Le chemin qu’emprunte aujourd’hui l’Italie, en pleine polémique avec Bruxelles sur son budget, condamne-t-il l’un des pays fondateurs de l’Union européenne à sombrer à son tour dans l’« illibéralisme » ? Avec un gouvernement entièrement populiste à sa tête, il semble bien que cette étape, redoutable pour l’avenir de l’Europe, ait été franchie.
L’imprimatur Orban
Le Premier ministre hongrois Viktor Orban, le premier a avoir revendiqué cette expression, ne s’y est d’ailleurs pas trompé, qui a désigné « son héros Matteo Salvini » – l’actuel ministre de l’Intérieur italien et leader de la Ligue – comme « son compagnon de route ».
L’ancien élève pourrait en effet bientôt dépasser le maître, suivi sur cette voie par son allié le M5S. « Nous courons un risque », s’est récemment alarmé l’ex-président du Conseil Romano Prodi. Qui a reçu son mandat du peuple pense avoir le droit de dire ou de faire n’importe quoi, comme si l’élection portait comme dot la propriété du pays. »
De fait, la victoire de la coalition lors des élections législatives du 4 mars dernier et les plus de 60 % d’opinions favorables qu’elle recueille dans les sondages sont brandis par le gouvernement du nouveau président du Conseil Giuseppe Conte comme le blanc-seing que lui ont confié les électeurs. Matteo Salvini ne cesse de répéter que 60 millions d’Italiens sont avec lui. « Je ne veux pas gouverner pour cinq mois ou cinq ans », a-t-il promis en devenant vice-président du Conseil et ministre de l’Intérieur. Que la gauche s’en fasse une raison, nous gouvernerons les trente prochaines années une Italie qui n’a peur de rien et de personne. »
L’intimidation au pouvoir
Une Italie qui inquiète de plus en plus alors que la Ligue et le M5S ont fait de l’intimidation la principale caractéristique de l’exercice du pouvoir. Tandis que le secrétaire de la première se réjouissait de l’arrestation du maire de Riace, symbole de l’accueil et de l’intégration des migrants, le leader du second prédisait avec satisfaction la « mort programmée des journaux ». Le M5S menace tout bonnement d’abolir l’Ordre des journalistes et ces derniers se sont vu interdire toute question lors de la présentation du projet du Budget par le ministre de l’Economie Giovanni Tria. Un ministre dont l’administration est sommée de se conformer aux desiderata électoralistes de l’exécutif sous peine de « maxivengeance ».
Régime autoritaire
Le journaliste et écrivain Roberto Saviano a beau dénoncer une avancée rampante vers un régime autoritaire, le gouvernement rejette toute fascisation de l’Italie. Même s’il ne cache pas sa fascination pour les « démocratures ». Vladimir Poutine, l’homme fort de la Russie, est régulièrement exalté.

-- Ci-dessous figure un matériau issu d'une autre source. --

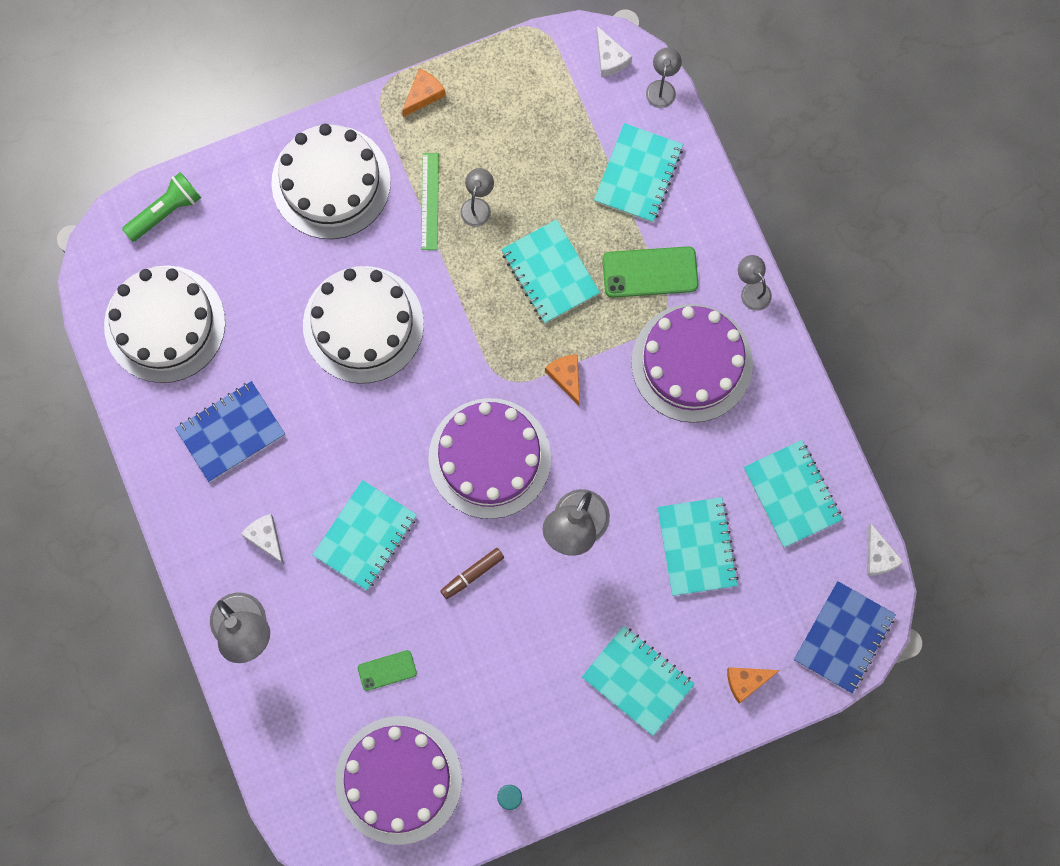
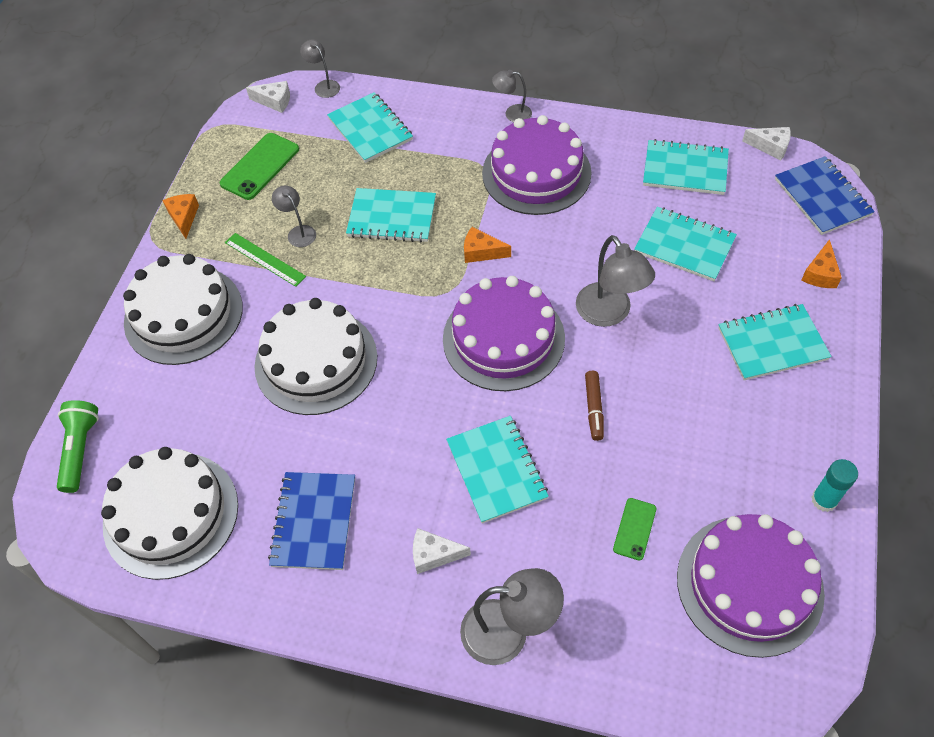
camera: 50 degrees left, 20 degrees down
(650, 272) = (447, 160): green phone -> green phone (260, 166)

Mais les affinités électives du gouvernement actuel, qui pourraient se transformer en alliance électorale avec la constitution d’un front souverainiste lors des élections européennes de mai prochain, sont clairement affirmées avec la Hongrie de Viktor Orban. Les eurodéputés de la Ligue furent même parmi les seuls à refuser le mois dernier de sanctionner les entorses de Budapest aux valeurs européennes.
Promesses inconciliables
Avec leur « budget du peuple » , longue liste de promesses inconciliables et incompatibles avec l’état des finances publiques, les populistes de Rome cherchent à agrandir la fracture entre les « élites technocratiques arrogantes » et le « peuple opprimé ». Récemment, à la fenêtre du Palais Chigi, siège du gouvernement, Luigi Di Maio, le leader de M5S, proclamait : « De ce balcon pendant des années se sont penchés les tortionnaires du peuple italien. »
A ceux qui osent leur rappeler l’existence de règles à respecter ou les enjoignent à prendre en considération les réalités budgétaires, économiques ou européennes, la réponse donnée par Matteo Salvini est toujours la même : « Je m’en fous. »
Campagne électorale permanente
Si elles sont désormais au pouvoir, les forces antisystème continuent à se comporter comme si elles étaient toujours l’opposition dans ce qui ressemble à une campagne électorale permanente. Certes, en cinq mois, pas une réforme n’a été engagée ni une action menée qui pourrait laisser craindre une volonté de limiter les libertés fondamentales. Mais les attaques à l’égard de leurs contradicteurs se multiplient et ne connaissent aucune borne. Les médias traditionnels sont « des vendus et des menteurs », les dirigeants de « Bankitalia » n’ont qu’à se présenter aux élections s’ils veulent exprimer leur avis, les « eurocrates sont illégitimes car non élus » et le président de l’autorité boursière, poussé à la démission car trop critique, est « un serviteur de la finance internationale ».